= Beginning of Section =
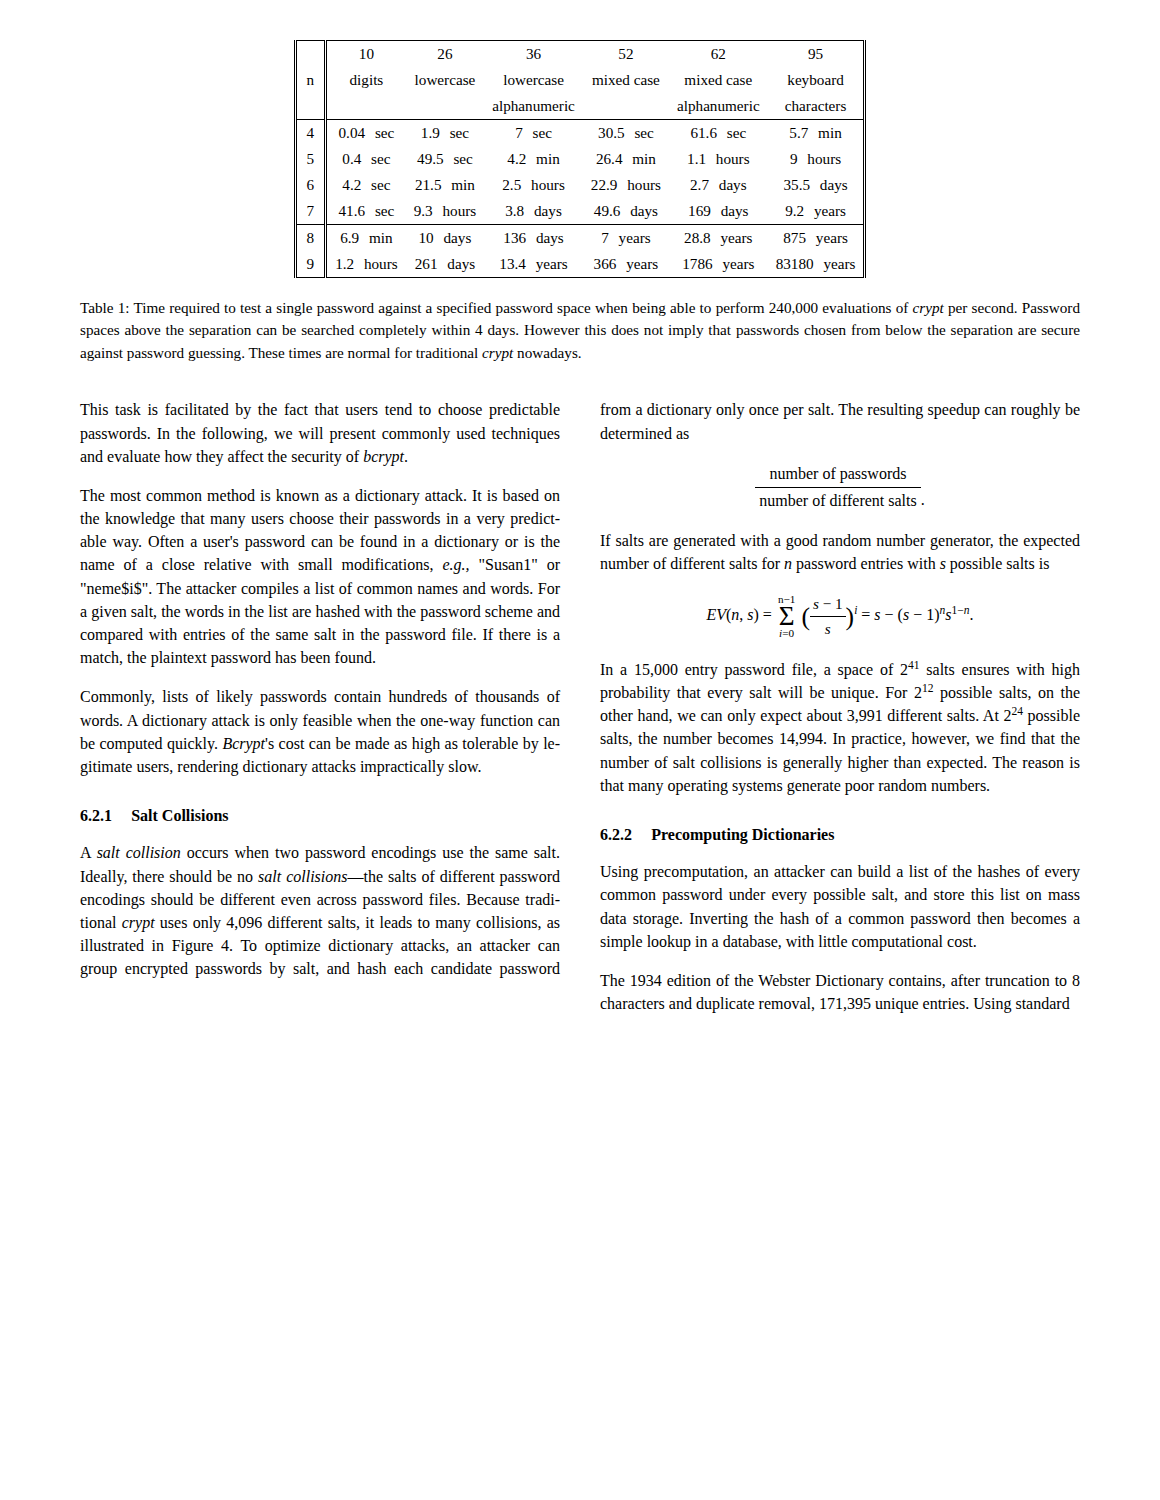| | 10 | 26 | 36 | 52 | 62 | 95 |
| --- | --- | --- | --- | --- | --- | --- |
| n | digits | lowercase | lowercase | mixed case | mixed case | keyboard |
| | | | alphanumeric | | alphanumeric | characters |
| 4 | 0.04 sec | 1.9 sec | 7 sec | 30.5 sec | 61.6 sec | 5.7 min |
| 5 | 0.4 sec | 49.5 sec | 4.2 min | 26.4 min | 1.1 hours | 9 hours |
| 6 | 4.2 sec | 21.5 min | 2.5 hours | 22.9 hours | 2.7 days | 35.5 days |
| 7 | 41.6 sec | 9.3 hours | 3.8 days | 49.6 days | 169 days | 9.2 years |
| 8 | 6.9 min | 10 days | 136 days | 7 years | 28.8 years | 875 years |
| 9 | 1.2 hours | 261 days | 13.4 years | 366 years | 1786 years | 83180 years |
Table 1: Time required to test a single password against a specified password space when being able to perform 240,000 evaluations of crypt per second. Password spaces above the separation can be searched completely within 4 days. However this does not imply that passwords chosen from below the separation are secure against password guessing. These times are normal for traditional crypt nowadays.
This task is facilitated by the fact that users tend to choose predictable passwords. In the following, we will present commonly used techniques and evaluate how they affect the security of bcrypt.
The most common method is known as a dictionary attack. It is based on the knowledge that many users choose their passwords in a very predictable way. Often a user's password can be found in a dictionary or is the name of a close relative with small modifications, e.g., "Susan1" or "neme$i$". The attacker compiles a list of common names and words. For a given salt, the words in the list are hashed with the password scheme and compared with entries of the same salt in the password file. If there is a match, the plaintext password has been found.
Commonly, lists of likely passwords contain hundreds of thousands of words. A dictionary attack is only feasible when the one-way function can be computed quickly. Bcrypt's cost can be made as high as tolerable by legitimate users, rendering dictionary attacks impractically slow.
6.2.1 Salt Collisions
A salt collision occurs when two password encodings use the same salt. Ideally, there should be no salt collisions—the salts of different password encodings should be different even across password files. Because traditional crypt uses only 4,096 different salts, it leads to many collisions, as illustrated in Figure 4. To optimize dictionary attacks, an attacker can group encrypted passwords by salt, and hash each candidate password from a dictionary only once per salt. The resulting speedup can roughly be determined as
number of passwords number of different salts .
If salts are generated with a good random number generator, the expected number of different salts for n password entries with s possible salts is
EV(n, s) = n−1 Σ i=0 (s − 1 s) i = s − (s − 1)ns1−n.
In a 15,000 entry password file, a space of 241 salts ensures with high probability that every salt will be unique. For 212 possible salts, on the other hand, we can only expect about 3,991 different salts. At 224 possible salts, the number becomes 14,994. In practice, however, we find that the number of salt collisions is generally higher than expected. The reason is that many operating systems generate poor random numbers.
6.2.2 Precomputing Dictionaries
Using precomputation, an attacker can build a list of the hashes of every common password under every possible salt, and store this list on mass data storage. Inverting the hash of a common password then becomes a simple lookup in a database, with little computational cost.
The 1934 edition of the Webster Dictionary contains, after truncation to 8 characters and duplicate removal, 171,395 unique entries. Using standard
= End of Section =
When a line in the listing includes the word "Using", report that line in full.

Using precomputation, an attacker can build a list of the hashes of every common password under every possible salt, and store this list on mass data storage. Inverting the hash of a common password then becomes a simple lookup in a database, with little computational cost.
The 1934 edition of the Webster Dictionary contains, after truncation to 8 characters and duplicate removal, 171,395 unique entries. Using standard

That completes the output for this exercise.